Being sufficient with reality. Being comfortable, but never content, with the sin my being commits. Facing the small things that make us real and make us human. Knowing that as a human, I will always long for acceptance, and this needs not be something I must fight ascetically against. I must not force myself to be something other than what I have been created to be. I know someone who emulates the purest, most honorable character I have ever known a person to have, but he still has hobbies and he still laughs at jokes. He runs out of money and sometimes he gets depressed. He doesn’t like some foods and that’s okay, because he likes other foods he probably shouldn’t. He is the most human person I know and I think this is why he is the most humble person I know.

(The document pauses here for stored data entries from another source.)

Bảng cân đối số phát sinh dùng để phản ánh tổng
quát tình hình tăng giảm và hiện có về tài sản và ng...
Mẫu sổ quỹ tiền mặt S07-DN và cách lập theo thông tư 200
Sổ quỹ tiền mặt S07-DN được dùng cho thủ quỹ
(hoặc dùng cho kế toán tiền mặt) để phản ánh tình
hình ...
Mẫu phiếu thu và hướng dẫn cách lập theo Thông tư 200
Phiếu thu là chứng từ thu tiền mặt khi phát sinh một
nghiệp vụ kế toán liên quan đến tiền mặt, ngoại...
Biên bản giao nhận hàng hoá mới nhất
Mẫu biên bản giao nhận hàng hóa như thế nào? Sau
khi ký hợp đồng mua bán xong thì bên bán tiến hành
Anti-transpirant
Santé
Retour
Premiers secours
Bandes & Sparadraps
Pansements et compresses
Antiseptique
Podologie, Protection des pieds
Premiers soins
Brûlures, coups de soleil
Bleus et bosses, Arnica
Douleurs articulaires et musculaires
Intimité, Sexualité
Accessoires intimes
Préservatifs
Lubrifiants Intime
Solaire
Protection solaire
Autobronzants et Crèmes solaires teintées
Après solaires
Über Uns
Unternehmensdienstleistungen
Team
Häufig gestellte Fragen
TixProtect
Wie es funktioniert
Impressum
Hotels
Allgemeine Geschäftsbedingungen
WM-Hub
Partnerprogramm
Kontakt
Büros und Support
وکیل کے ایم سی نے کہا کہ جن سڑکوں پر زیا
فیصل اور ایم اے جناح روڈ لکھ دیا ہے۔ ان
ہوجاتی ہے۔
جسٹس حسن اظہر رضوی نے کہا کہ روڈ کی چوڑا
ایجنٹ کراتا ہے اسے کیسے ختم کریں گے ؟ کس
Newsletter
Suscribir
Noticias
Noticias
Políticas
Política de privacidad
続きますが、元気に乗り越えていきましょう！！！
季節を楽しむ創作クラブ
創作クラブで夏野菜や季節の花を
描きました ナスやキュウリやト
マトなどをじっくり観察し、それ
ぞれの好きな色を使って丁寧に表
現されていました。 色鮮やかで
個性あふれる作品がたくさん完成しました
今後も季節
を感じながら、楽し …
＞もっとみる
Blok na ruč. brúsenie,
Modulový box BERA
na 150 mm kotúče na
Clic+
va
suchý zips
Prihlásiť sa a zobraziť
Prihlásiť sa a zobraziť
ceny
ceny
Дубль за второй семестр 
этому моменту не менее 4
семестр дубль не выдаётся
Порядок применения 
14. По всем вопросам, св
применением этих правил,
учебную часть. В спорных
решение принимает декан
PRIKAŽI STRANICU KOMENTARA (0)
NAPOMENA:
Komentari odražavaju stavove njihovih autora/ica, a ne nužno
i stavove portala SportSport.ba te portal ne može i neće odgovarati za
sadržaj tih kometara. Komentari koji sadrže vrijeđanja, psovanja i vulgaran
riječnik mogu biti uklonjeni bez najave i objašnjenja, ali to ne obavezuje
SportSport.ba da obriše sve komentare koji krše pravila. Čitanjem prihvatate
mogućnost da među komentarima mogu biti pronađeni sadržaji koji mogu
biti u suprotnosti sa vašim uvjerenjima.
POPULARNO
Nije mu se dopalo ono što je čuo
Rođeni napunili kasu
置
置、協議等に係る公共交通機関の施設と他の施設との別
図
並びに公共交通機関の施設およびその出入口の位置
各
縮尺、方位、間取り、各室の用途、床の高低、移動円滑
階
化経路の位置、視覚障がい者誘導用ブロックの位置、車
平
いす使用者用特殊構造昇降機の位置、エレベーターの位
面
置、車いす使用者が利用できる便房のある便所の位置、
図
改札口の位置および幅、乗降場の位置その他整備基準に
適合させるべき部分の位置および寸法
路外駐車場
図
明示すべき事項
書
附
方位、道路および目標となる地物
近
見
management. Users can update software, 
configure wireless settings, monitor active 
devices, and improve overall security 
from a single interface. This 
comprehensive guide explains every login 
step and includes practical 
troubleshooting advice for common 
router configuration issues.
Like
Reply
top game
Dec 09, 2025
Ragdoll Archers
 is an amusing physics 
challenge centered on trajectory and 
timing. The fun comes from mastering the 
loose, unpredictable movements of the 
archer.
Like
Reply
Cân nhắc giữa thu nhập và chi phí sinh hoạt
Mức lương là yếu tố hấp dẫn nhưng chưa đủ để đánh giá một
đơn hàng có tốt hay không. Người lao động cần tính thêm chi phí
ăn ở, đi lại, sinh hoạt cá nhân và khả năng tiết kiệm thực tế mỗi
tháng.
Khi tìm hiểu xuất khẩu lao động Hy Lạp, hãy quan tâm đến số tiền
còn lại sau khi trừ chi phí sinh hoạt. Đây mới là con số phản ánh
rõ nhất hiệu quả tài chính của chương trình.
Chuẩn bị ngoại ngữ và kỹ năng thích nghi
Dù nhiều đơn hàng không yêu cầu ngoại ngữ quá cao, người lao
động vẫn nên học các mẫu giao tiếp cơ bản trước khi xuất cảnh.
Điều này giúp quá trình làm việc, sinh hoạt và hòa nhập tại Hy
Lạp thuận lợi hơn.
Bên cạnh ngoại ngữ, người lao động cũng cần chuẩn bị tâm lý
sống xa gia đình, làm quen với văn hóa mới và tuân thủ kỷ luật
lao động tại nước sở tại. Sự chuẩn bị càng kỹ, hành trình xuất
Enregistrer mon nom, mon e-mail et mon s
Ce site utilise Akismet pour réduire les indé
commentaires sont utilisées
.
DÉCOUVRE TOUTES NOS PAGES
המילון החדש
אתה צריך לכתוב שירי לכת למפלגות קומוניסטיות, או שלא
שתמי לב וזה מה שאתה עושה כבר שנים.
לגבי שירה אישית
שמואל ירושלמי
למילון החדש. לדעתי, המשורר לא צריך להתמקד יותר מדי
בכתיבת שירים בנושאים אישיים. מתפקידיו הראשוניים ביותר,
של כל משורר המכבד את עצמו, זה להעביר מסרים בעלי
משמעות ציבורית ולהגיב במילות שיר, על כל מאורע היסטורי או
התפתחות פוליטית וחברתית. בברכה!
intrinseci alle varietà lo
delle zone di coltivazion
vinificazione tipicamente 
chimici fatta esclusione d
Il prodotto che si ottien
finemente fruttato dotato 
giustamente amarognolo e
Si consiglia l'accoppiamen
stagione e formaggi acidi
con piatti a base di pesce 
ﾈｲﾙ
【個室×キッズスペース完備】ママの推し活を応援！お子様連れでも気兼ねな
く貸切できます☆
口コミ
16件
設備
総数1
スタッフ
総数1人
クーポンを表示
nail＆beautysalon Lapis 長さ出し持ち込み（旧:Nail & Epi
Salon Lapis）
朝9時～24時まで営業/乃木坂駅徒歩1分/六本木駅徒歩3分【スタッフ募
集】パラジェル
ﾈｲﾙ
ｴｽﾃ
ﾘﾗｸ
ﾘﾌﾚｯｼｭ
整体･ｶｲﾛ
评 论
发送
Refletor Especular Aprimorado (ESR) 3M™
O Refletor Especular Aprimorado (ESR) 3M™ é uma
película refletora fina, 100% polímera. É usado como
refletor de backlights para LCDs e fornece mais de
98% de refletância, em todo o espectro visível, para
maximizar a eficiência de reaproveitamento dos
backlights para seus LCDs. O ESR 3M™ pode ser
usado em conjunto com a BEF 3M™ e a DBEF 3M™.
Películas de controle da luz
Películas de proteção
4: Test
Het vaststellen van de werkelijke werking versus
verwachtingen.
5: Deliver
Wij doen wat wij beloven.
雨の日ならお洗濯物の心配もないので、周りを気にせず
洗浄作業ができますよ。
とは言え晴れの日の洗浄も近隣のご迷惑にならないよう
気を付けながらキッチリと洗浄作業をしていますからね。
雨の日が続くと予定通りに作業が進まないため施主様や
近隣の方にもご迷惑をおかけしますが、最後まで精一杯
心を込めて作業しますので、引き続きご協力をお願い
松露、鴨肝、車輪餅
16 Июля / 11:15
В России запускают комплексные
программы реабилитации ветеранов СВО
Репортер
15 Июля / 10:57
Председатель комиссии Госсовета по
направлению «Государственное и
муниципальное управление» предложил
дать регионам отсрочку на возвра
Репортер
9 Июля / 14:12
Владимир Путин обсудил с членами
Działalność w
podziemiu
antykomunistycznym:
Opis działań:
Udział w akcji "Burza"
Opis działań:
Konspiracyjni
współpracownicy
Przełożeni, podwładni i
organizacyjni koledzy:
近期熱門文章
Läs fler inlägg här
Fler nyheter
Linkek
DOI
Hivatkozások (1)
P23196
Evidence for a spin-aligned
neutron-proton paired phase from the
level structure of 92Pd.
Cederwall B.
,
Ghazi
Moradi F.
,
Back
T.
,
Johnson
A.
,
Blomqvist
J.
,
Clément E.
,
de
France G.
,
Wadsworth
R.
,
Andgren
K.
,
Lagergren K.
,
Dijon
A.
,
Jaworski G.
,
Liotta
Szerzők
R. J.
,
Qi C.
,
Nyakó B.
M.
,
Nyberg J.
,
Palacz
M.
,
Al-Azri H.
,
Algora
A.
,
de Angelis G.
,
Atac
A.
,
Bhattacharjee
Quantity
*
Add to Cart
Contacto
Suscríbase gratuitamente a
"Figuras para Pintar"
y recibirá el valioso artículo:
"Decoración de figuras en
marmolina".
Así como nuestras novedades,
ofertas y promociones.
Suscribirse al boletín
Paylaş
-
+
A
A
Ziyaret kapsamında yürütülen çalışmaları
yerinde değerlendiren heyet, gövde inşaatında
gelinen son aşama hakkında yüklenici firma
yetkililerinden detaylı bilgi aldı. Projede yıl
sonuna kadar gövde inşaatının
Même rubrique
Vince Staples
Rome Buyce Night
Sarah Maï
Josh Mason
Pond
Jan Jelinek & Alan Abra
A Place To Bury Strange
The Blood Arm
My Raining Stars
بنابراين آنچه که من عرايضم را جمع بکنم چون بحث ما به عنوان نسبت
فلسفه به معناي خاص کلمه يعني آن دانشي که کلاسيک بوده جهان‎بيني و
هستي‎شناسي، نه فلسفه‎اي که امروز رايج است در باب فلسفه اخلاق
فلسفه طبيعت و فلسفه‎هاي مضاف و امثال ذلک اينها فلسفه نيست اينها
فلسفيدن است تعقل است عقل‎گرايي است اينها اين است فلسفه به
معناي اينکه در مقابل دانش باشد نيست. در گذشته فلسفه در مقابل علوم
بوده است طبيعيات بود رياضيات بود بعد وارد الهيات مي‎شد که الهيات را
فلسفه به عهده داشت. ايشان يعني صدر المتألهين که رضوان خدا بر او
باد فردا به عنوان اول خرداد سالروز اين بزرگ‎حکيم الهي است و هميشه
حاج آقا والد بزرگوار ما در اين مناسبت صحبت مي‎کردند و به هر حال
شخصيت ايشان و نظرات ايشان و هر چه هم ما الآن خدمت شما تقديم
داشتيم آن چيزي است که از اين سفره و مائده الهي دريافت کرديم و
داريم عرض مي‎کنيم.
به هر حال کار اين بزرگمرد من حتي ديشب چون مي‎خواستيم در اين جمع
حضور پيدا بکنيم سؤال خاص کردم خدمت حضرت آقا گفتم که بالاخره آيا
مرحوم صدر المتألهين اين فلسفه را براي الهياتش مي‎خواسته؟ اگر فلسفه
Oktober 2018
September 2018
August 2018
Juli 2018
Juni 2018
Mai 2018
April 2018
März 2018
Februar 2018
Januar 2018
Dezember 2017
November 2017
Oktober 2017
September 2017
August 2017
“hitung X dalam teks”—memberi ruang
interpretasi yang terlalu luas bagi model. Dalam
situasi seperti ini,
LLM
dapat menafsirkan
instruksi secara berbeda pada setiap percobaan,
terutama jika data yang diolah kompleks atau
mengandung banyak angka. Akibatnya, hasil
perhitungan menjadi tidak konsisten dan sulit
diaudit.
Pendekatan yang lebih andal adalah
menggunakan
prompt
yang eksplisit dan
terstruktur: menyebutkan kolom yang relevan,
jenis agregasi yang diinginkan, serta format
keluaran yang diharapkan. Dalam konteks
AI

I have been reading Thomas Merton’s Conjectures of a Guilty Bystander this past week and some of his thoughts on this issue are this,

We have to remember the principle that certain desires and certain pleasures are willed for us by God. We cannot live in the truth if we automatically suspect all desires and all pleasures. It is humilty to accept our humanity, pride to reject it.
Von Hugel, in one of his letters, write of W.G. Ward ad an “Eager, one-sided, great, unintentionally, unjust soul” who on his deathbed saw the mischief of his life – he has consistently demanded that all others be like himself.
This is the root of inhumanity!
It is often more perfect to do what is simply normal and human than to try to act like an angel when God does not will it. That I, when there is no need for it, except in the stubborn passion of our own impatience with ourselves.
It is not practical, it is not honest, it is not Christian to fly from every desire and every passion that is not explicitly pious.
For others who are human enough to be ascetics without losing any of their humanity, it is all right to risk things that seem inhuman. For one as deficient and self-conscious as I am, the ordinary ways are safer. They are not just an evasion to be tolerated; they are a more perfect way.


And this from a man who lived a life of celibacy, reclusion and silence so as to know God more!

Another of my weekend thoughts resembles this, I am not who I am in spite of my background. You are not who you are in spite of your mistakes a
nd your past. I am not a daughter of a messed up marriage first and a child of God second. You are not what other people say you are, even if sometimes we feel like it. We are who we are because of our mistakes, because of our past and because of our messy rooms. Because we have been redeemed and we have been adopted, the only extra baggage we carry around is the slip of paper, which can be easily shown to anyone who asks, proclaiming our adoption. Proclaiming our sonship and proclaiming our redemption.

I am not stopping this weblog. I’ve gotten quite a few worries that I am, and quite a few questions on why I haven’t yet. I’m not. I came home and our computer is on the blink and for that I am quite thankful. I am taking a break. I may pop up here and there and I may begin posting quite regularly again in a week or so, but today I am taking a break. Tomorrow I am taking a break. I’d like to think it’s because my creative juices have dissipated and I that am no longer creative, but since I don’t even know if I was in the first place, that can’t hold water. I’d like to say it’s because suddenly everyone has a weblog and I’m not interested in what everyone else does, but I just wrote those few paragraphs on being human, and my humanity does want to do what everyone else does. I’d like to say it’s only because the computer has a virus or something, but I have access to the computer I’m on right now. There really aren’t any reasons that will suffice anyone, so suffice it to say, today I’m done.